Please copy every line of the material below word for word.

------------------------------------------------

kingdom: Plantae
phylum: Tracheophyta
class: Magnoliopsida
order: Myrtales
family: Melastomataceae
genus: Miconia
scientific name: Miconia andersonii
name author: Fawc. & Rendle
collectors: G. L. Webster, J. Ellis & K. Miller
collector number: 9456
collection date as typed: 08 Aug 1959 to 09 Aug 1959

------------------------------------------------

Result ->
kingdom: Plantae
phylum: Tracheophyta
class: Magnoliopsida
order: Myrtales
family: Melastomataceae
genus: Miconia
scientific name: Miconia andersonii
name author: Fawc. & Rendle
collectors: G. L. Webster, J. Ellis & K. Miller
collector number: 9456
collection date as typed: 08 Aug 1959 to 09 Aug 1959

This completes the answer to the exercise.